LOWER YIELDS BUT GOOD GRAPES,
IN MENDOCINO, SONOMA HARVESTS

louis martin
cns news & features

Mendocino and Sonoma wine growers may have lucked out. With a cold, wet winter and a spring that looked like more of the same, it could have been a catastrophe for wine grape growers. Instead it looks like a pretty good year.

Said Allan Green, owner and winemaker at Greenwood Ridge Vineyards in Mendocino county, "Although the yields were down, the quality was excellent."

Most of the harvest is now in.

The wet winter and the storms in spring were the reasons for the lower yield.

In Anderson Valley, said Green, "it was so cold this spring, or this so-called spring," that the bloom did not get a chance to set properly for some wine grapes.

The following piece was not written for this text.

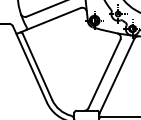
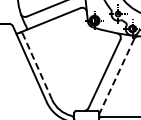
line at (37, 66): solid -> dashed
line at (117, 76): solid -> dashed
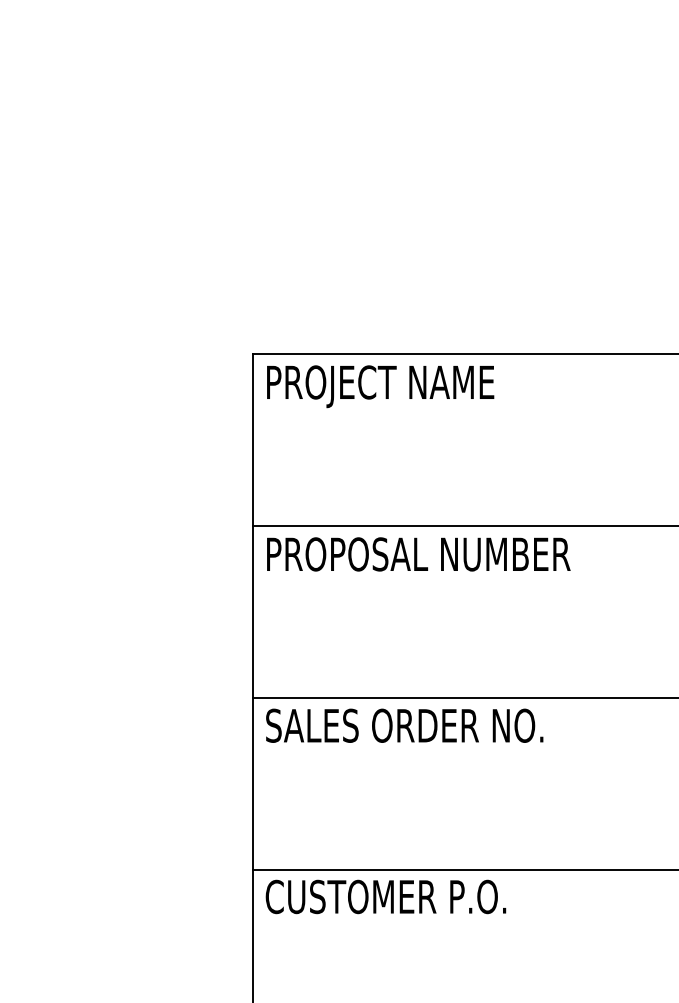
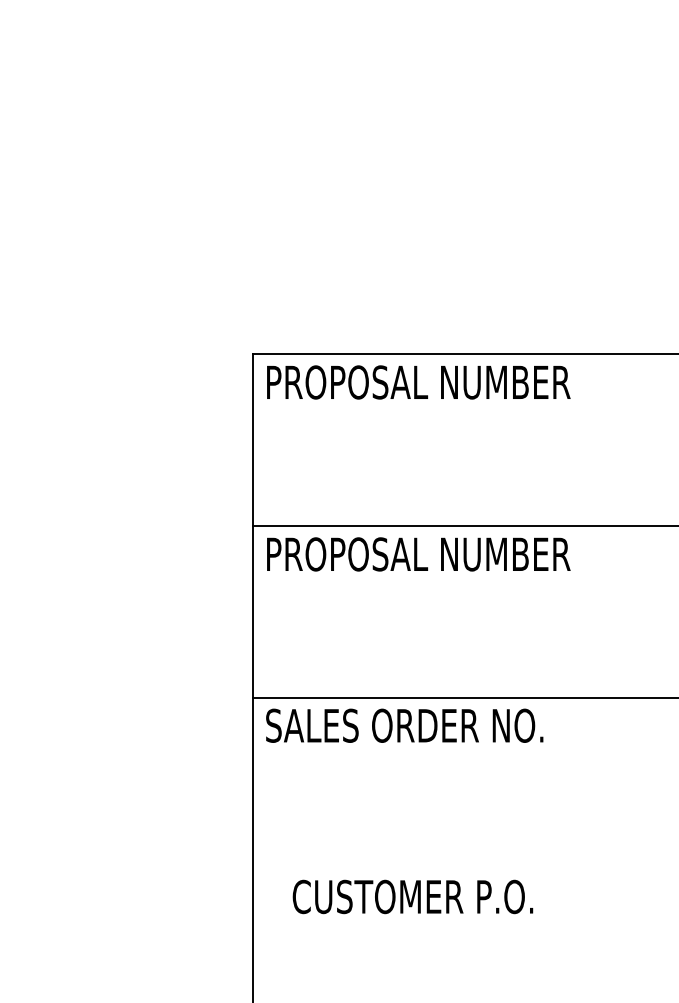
text at (448, 386): PROJECT NAME -> PROPOSAL NUMBER
line at (464, 869): present -> none
text at (385, 896) position: (385, 896) -> (412, 896)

For Gewurztraminer, an early-bloomer, yields were down as much as 80%. "It was trying to bloom," said Green, "just when we had some really unnaturally cold and rainy weather." Green calls the flowering stage a "critical point" when relatively warm, dry weather is required.

Jim Sallee, deputy agricultural commissioner in Sonoma county, said some Sonoma growers were down as much as 60% on "some small blocks, but most growers were in the 85 to 90% range." Percentages are comparisons to a twenty-year average.

Merlot and Chardonnay yields were down the most in Sonoma county, said Sallee.

While the wet, cold winter hurt the bloom and reduced the yield, the lack of rain during the fall harvest season has been a blessing. "We didn't have our typical bunch rots and problems with funguses. In that way I think we got out unscathed."

On another positive note, Sallee said that some of the problems anticipated because of the winter flooding did not materialize. "Things seemed to dry out."

Sonoma runs neck and neck with Napa county in total wine grape production. Thirty-four thousand acres are under cultivation, and in 1994 the harvest yielded total revenues of $152,280,00. 1995 revenues are likely to be a little less this year, according to Sallee.

Even though this year's yield is down, Green said, "Generally, everybody's real happy with the grapes we do have."

He's also very optimistic about Greenwood Ridge Vineyards Merlot. "What you really want is grapes that get nice and ripe but take a long time to do it, and that's what we had with the Merlot this year."

He's picking cabernet sauvignon this week. "We're usually one of the last," said Green. In Sonoma county 98% of the grapes have been harvested.